:: REQUIRED ACTION ::
After finding the line with "[152,78,197,92] it's -> [81,53,101,64] It's" in the data below, set down exactly each line through the one with "(468, 1158) none", inclusive, and stop there.

Change detection data
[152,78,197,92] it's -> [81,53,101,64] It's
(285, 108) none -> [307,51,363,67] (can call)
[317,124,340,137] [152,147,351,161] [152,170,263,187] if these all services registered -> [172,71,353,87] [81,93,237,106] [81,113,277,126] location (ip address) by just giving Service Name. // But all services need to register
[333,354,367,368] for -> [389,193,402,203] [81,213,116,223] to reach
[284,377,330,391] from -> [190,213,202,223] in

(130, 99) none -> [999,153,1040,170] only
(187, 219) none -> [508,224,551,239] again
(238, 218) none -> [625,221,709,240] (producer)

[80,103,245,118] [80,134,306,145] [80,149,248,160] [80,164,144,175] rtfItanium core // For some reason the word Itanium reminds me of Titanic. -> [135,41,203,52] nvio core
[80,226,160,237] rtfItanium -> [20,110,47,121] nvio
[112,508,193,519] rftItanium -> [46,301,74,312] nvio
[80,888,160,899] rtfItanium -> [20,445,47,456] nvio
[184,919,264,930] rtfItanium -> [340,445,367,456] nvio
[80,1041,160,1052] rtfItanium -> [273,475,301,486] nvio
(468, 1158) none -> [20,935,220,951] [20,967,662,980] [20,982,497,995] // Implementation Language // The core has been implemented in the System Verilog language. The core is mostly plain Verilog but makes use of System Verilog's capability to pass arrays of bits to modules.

...

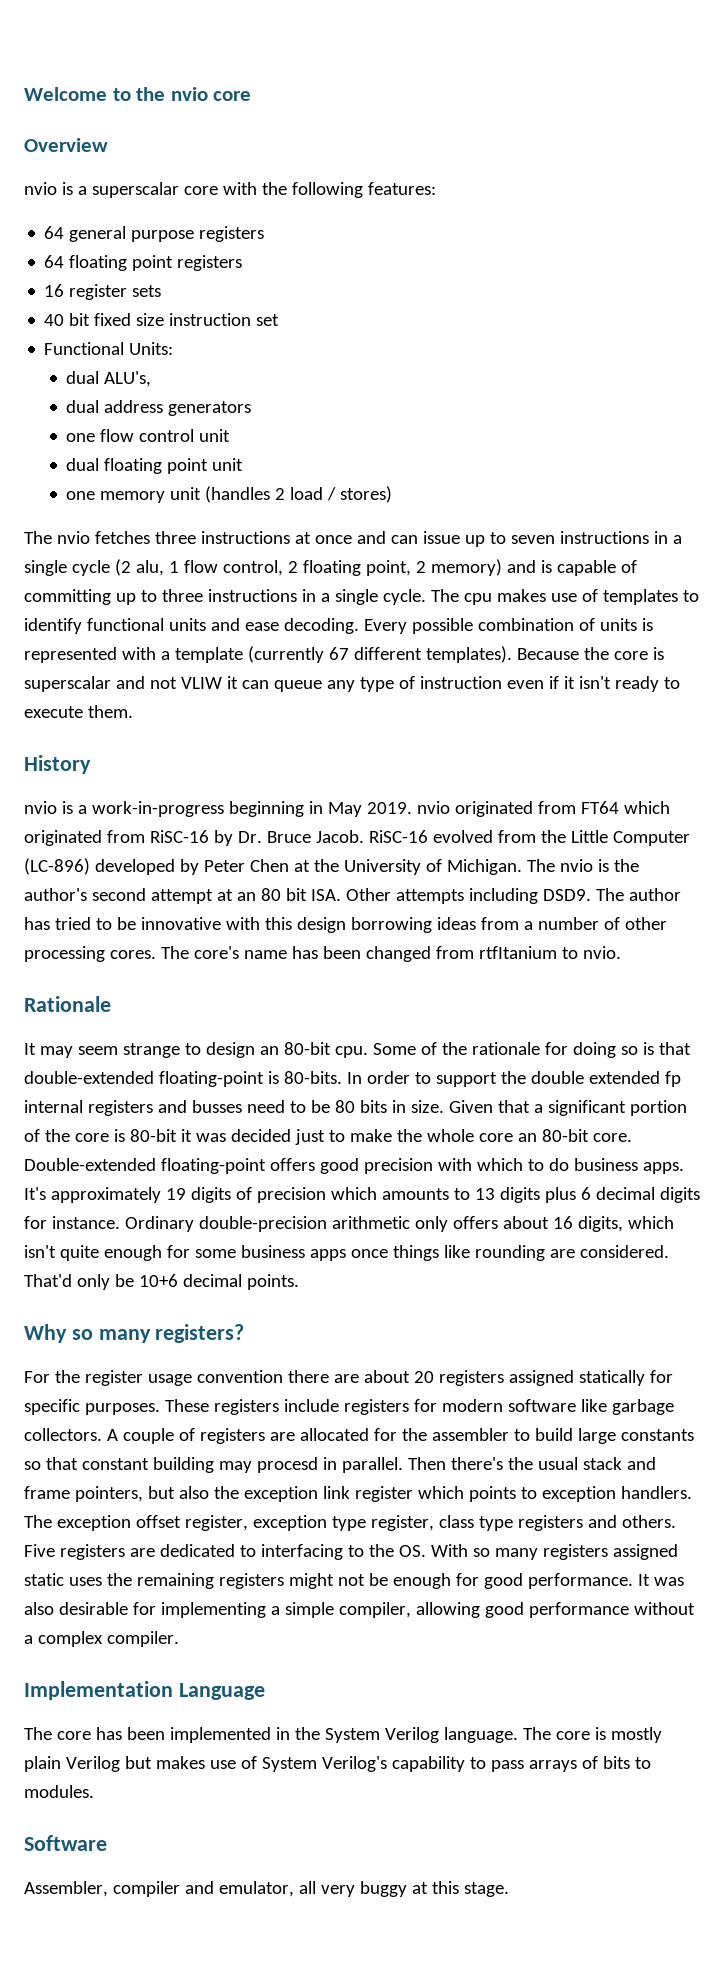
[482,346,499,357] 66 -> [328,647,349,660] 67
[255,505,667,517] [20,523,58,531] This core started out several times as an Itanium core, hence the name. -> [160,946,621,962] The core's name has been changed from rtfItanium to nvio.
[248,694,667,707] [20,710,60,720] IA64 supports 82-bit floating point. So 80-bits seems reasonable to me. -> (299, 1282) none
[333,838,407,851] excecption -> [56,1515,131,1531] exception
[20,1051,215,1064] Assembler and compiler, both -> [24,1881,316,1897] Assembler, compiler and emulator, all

:: ANSWER TO THE EXERCISE ::
[152,78,197,92] it's -> [81,53,101,64] It's
(285, 108) none -> [307,51,363,67] (can call)
[317,124,340,137] [152,147,351,161] [152,170,263,187] if these all services registered -> [172,71,353,87] [81,93,237,106] [81,113,277,126] location (ip address) by just giving Service Name. // But all services need to register
[333,354,367,368] for -> [389,193,402,203] [81,213,116,223] to reach
[284,377,330,391] from -> [190,213,202,223] in

(130, 99) none -> [999,153,1040,170] only
(187, 219) none -> [508,224,551,239] again
(238, 218) none -> [625,221,709,240] (producer)

[80,103,245,118] [80,134,306,145] [80,149,248,160] [80,164,144,175] rtfItanium core // For some reason the word Itanium reminds me of Titanic. -> [135,41,203,52] nvio core
[80,226,160,237] rtfItanium -> [20,110,47,121] nvio
[112,508,193,519] rftItanium -> [46,301,74,312] nvio
[80,888,160,899] rtfItanium -> [20,445,47,456] nvio
[184,919,264,930] rtfItanium -> [340,445,367,456] nvio
[80,1041,160,1052] rtfItanium -> [273,475,301,486] nvio
(468, 1158) none -> [20,935,220,951] [20,967,662,980] [20,982,497,995] // Implementation Language // The core has been implemented in the System Verilog language. The core is mostly plain Verilog but makes use of System Verilog's capability to pass arrays of bits to modules.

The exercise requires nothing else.